Please note that if preprocessing function returns generator of tuple, then corresponding problem cannot be chained using &.

Tuple of List

Single Modal

@preprocessing_fn
def toy_cls(params: Params, mode: str) -> Tuple[list, list]:
    "Simple example to demonstrate singe modal tuple of list return"
    if mode == m3tl.TRAIN:
        toy_input = ['this is a toy input' for _ in range(10)]
        toy_target = ['a' for _ in range(10)]
    else:
        toy_input = ['this is a toy input for test' for _ in range(10)]
        toy_target = ['a' for _ in range(10)]
    return toy_input, toy_target

Multi-modal

@preprocessing_fn
def toy_cls(params: Params, mode: str) -> Tuple[list, list]:
    "Simple example to demonstrate multi-modal tuple of list return"
    if mode == m3tl.TRAIN:
        toy_input = [{'text': 'this is a toy input',
                      'image': np.random.uniform(size=(16))} for _ in range(10)]
        toy_target = ['a' for _ in range(10)]
    else:
        toy_input = [{'text': 'this is a toy input for test',
                      'image': np.random.uniform(size=(16))} for _ in range(10)]
        toy_target = ['a' for _ in range(10)]

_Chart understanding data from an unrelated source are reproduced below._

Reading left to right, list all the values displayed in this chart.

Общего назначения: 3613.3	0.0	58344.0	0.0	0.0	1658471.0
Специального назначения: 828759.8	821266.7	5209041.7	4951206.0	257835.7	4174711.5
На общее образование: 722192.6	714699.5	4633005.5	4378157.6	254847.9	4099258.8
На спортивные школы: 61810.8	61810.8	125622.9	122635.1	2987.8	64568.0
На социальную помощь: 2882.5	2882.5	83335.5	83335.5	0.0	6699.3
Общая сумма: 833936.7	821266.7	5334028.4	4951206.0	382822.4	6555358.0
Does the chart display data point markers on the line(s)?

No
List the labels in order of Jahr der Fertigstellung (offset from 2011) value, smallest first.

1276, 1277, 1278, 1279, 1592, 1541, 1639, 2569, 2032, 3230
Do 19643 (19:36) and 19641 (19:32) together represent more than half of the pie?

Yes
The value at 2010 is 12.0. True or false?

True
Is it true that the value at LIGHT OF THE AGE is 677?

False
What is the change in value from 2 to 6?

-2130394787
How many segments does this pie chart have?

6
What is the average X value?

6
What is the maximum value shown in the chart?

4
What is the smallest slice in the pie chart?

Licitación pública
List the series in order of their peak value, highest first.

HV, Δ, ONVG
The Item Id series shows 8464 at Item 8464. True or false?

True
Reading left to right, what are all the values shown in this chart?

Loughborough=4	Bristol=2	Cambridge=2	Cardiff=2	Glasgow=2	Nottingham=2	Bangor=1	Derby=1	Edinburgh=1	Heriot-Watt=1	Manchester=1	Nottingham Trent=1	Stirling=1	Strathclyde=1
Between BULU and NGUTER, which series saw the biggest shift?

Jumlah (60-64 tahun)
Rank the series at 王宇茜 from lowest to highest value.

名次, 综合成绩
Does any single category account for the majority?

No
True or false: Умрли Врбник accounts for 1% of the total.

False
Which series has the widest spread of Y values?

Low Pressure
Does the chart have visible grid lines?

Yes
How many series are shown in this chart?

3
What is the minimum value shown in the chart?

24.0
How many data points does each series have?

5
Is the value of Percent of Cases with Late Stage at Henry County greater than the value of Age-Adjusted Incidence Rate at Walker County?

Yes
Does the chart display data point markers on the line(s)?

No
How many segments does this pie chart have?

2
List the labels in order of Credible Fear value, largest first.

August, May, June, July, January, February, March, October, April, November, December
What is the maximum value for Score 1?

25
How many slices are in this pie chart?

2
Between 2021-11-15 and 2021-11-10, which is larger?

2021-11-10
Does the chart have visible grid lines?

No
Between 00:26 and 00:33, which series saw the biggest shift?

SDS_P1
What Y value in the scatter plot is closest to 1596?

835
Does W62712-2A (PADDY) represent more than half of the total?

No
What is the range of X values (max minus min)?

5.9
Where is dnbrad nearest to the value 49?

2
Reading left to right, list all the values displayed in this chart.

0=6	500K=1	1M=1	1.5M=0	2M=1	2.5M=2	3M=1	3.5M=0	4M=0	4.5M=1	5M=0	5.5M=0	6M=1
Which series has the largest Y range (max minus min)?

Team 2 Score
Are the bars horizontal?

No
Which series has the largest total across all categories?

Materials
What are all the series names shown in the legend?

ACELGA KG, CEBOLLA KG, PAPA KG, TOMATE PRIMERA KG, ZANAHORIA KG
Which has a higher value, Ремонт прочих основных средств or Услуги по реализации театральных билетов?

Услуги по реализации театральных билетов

    return toy_input, toy_target

A, B Token Multi-modal

TODO: Implement this. Not working yet.

# params.register_problem(problem_name='toy_cls', problem_type='cls', processing_fn=toy_cls)
# assert (10, 1)==toy_cls(params=params, mode=m3tl.TRAIN, get_data_num=True, write_tfrecord=False)

# shutil.rmtree(os.path.join(params.tmp_file_dir, 'toy_cls'))
# toy_cls(params=params, mode=m3tl.TRAIN, get_data_num=False, write_tfrecord=True)
# assert os.path.exists(os.path.join(params.tmp_file_dir, 'toy_cls', 'train_feature_desc.json'))

Generator of Tuple

Single Modal

@preprocessing_fn
def toy_cls(params: Params, mode: str) -> Tuple[list, list]:
    "Simple example to demonstrate singe modal tuple of list return"
    if mode == m3tl.TRAIN:
        toy_input = ['this is a toy input' for _ in range(10)]
        toy_target = ['a' for _ in range(10)]
    else:
        toy_input = ['this is a toy input for test' for _ in range(10)]
        toy_target = ['a' for _ in range(10)]
    for i, t in zip(toy_input, toy_target):
        yield i, t

Multi-modal

@preprocessing_fn
def toy_cls(params: Params, mode: str) -> Tuple[list, list]:
    "Simple example to demonstrate multi-modal tuple of list return"
    if mode == m3tl.TRAIN:
        toy_input = [{'text': 'this is a toy input',
                      'image': np.random.uniform(size=(16))} for _ in range(10)]
        toy_target = ['a' for _ in range(10)]
    else:
        toy_input = [{'text': 'this is a toy input for test',
                      'image': np.random.uniform(size=(16))} for _ in range(10)]
        toy_target = ['a' for _ in range(10)]
    for i, t in zip(toy_input, toy_target):
        yield i, t

Pyspark dataframe

single modal

multimodal

@preprocessing_fn
def toy_cls(params: Params, mode: str) -> RDD:
    get_or_make_label_encoder(params=params, problem='toy_cls', label_list=['a'], mode=mode)
    if mode == m3tl.TRAIN:
        d = {
            'inputs_text': ['this is a toy input' for _ in range(10)],
            'inputs_image': [np.random.uniform(size=(16)).tolist() for _ in range(10)],
            'labels': ['a' for _ in range(10)]
        }
    else:
        d = {
            'inputs_text': ['this is a toy input test' for _ in range(10)],
            'inputs_image': [np.random.uniform(size=(16)).tolist() for _ in range(10)],
            'labels': ['a' for _ in range(10)]
        }
    d = pd.DataFrame(d).to_dict('records')
    rdd = sc.parallelize(d)
    return rdd


preproc_dec_test()
2021-06-22 20:19:31.948 | WARNING  | m3tl.base_params:prepare_dir:361 - bert_config not exists. will load model from huggingface checkpoint.